177 reviews1 follower
August 16, 2025
I think it's my fault I didn't like this book as much as I should, and not a fault of the book itself. This being so for a couple of reasons: I'd like to get more into bird-watching, but at this point I know very little about birds, so many of the descriptions of avian life (and really many of the animals) were foreign and hard for me to picture. Secondly, Scotland's Rough Bounds seems like a beautiful place to explore; but I think I'm kinda a shameless sucker for American nature. I love the National Parks and places I can conceivably drive to from my home because I can picture myself there. Nothing against Scotland, but it seems like an alien planet to me at this point in my life (I'm definitely gonna have to do something about this, huh?...). Thanks to Ansell, however, for this thoughtful solitary journey.

3.5/5 Stars

"This is what can happen when you are completely alone in nature; you may see all the same things as when you are in company, but you see them quite differently.

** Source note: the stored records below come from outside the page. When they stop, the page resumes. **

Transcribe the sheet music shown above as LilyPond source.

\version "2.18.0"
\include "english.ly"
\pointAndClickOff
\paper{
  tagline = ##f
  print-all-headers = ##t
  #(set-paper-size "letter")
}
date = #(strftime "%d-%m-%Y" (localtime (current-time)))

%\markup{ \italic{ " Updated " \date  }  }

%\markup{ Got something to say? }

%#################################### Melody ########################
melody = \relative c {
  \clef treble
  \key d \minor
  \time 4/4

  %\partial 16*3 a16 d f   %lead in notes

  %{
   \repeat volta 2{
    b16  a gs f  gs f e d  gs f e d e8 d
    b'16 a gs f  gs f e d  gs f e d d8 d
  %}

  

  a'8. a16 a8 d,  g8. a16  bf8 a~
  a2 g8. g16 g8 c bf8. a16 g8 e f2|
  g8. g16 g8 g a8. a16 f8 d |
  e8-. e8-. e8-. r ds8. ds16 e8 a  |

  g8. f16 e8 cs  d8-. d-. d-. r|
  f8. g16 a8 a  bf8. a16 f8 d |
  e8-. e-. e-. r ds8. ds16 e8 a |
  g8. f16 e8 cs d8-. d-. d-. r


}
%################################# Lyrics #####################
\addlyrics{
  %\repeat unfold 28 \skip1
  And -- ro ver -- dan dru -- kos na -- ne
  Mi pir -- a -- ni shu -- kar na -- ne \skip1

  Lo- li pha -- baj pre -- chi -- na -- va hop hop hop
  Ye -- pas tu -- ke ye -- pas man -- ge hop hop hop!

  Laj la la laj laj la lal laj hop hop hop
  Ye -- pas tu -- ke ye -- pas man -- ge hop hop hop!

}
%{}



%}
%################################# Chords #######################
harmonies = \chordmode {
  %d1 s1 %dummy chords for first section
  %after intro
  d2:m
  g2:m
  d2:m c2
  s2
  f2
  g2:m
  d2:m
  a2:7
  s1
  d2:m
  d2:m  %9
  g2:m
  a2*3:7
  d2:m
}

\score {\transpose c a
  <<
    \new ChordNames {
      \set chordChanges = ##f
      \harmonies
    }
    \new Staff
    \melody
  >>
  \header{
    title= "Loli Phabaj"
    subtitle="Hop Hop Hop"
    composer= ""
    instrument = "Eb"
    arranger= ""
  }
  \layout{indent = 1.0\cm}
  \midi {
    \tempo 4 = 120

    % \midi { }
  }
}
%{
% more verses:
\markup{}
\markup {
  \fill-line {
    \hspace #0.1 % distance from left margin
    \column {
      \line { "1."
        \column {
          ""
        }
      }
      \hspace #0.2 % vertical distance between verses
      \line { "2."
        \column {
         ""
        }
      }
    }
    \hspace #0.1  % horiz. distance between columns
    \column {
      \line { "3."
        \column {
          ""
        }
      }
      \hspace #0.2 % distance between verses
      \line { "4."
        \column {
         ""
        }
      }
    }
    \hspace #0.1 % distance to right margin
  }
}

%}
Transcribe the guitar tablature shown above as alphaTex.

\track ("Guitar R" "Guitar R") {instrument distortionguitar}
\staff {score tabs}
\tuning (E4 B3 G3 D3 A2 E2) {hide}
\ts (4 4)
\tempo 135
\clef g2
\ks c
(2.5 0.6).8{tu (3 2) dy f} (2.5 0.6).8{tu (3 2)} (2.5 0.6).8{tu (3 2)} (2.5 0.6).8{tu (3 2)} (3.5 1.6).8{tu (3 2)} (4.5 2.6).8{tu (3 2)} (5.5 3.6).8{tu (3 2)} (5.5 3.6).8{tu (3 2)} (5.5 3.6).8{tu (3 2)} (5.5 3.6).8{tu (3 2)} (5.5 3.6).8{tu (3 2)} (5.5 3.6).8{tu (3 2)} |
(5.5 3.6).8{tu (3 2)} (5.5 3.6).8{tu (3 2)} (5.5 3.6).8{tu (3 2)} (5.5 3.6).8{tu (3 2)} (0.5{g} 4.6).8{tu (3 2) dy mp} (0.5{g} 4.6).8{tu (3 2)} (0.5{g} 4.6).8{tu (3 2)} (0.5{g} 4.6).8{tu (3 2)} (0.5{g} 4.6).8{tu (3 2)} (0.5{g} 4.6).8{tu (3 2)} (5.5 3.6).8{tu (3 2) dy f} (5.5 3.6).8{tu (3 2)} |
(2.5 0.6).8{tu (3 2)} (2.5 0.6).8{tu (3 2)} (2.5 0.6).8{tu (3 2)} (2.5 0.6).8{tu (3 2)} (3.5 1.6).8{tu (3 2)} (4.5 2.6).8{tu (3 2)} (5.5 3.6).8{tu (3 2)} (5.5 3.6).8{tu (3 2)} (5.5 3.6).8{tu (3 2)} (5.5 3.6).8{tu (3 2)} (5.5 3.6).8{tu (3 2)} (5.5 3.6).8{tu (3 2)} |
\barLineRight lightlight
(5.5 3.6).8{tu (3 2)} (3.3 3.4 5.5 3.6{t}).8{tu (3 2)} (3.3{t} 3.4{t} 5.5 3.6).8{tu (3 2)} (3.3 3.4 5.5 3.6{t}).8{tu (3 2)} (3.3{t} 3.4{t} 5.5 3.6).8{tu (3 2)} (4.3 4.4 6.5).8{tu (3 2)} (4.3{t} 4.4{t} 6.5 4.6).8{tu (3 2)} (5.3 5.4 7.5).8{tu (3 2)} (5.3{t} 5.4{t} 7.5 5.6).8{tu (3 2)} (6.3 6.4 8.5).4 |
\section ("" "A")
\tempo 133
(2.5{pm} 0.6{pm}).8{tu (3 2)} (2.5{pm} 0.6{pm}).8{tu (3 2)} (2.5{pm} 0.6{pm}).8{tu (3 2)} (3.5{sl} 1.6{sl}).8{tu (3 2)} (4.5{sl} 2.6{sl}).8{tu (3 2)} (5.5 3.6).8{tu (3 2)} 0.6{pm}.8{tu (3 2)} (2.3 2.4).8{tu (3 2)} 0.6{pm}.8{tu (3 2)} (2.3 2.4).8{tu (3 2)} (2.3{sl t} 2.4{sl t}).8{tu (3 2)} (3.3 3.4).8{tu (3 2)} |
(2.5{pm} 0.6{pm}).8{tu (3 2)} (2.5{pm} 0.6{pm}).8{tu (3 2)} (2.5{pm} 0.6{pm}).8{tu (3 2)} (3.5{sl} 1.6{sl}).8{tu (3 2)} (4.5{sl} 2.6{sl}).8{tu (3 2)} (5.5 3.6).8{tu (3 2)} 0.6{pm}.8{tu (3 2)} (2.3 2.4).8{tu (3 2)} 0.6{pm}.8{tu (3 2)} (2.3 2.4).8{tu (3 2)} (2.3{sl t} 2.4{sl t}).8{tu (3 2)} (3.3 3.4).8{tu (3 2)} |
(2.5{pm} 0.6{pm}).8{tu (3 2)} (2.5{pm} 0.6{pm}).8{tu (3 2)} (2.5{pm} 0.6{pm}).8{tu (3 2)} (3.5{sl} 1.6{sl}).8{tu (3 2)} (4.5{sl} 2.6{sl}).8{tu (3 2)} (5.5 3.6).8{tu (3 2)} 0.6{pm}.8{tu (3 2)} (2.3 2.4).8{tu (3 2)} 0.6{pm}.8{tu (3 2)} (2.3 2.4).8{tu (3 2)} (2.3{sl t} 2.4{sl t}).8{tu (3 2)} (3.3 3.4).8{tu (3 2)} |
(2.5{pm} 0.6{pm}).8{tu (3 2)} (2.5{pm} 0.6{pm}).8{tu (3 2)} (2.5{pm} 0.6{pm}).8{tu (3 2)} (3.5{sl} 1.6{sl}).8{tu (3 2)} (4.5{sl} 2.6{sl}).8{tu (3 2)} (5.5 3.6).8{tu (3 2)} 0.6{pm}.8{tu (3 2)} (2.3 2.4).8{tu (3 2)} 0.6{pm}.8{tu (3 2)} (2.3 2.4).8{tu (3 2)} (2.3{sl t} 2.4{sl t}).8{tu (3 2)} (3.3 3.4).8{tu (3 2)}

You slough off the skin of self, all self-awareness, and are left with pure sensation. Nothing has a name; it is only itself. You look at a tree, and instead of seeing it as an idea, a network of associations built up over a lifetime, you see it for itself, pure form, freed of all preconceptions. You see the play of light, and everything is radiant, everything is in fact made of light. I have had moments like this since childhood, moments when I felt that I had stepped out of time, moments when I felt as though there was no longer any filter between me and the world: the filter being, I suppose, the carefully constructed self."
Profile Image for Stephen Oliver.
Author 95 books6 followers
March 5, 2021
Neil writes beautiful prose, reminiscent of Robert Macfarlane, another favourite author of mine. His journeys to Knoydart, a wild and remote part of Scotland, in which I have climbed, are recalled over a year in this emotionally-charged book. His descriptions of the natural world, the animals, birds, trees, flora and fauna that he encounters, are very evocative. He has a powerful sense of self-awareness, from living on his own much of his life. But he is no loner and enjoys the company of like-minded people; he encounters fellow wanderers in bothies and enjoys sharing his knowledge. During this journey he describes his failing hearing and health battles. The journey into silence is tinged with meaning, both external and internal, for him. He inadvertently helped me, as I realised that I, too, couldn’t hear all the birdsong that I used to. I also have lost some of my hearing but only became aware of it from treading this lovely book by Neil. One minor criticism, I would have liked a map and more detail of place names. I know he’s probably trying to preserve the sense of remoteness but I like to cross-reference places on my OS maps.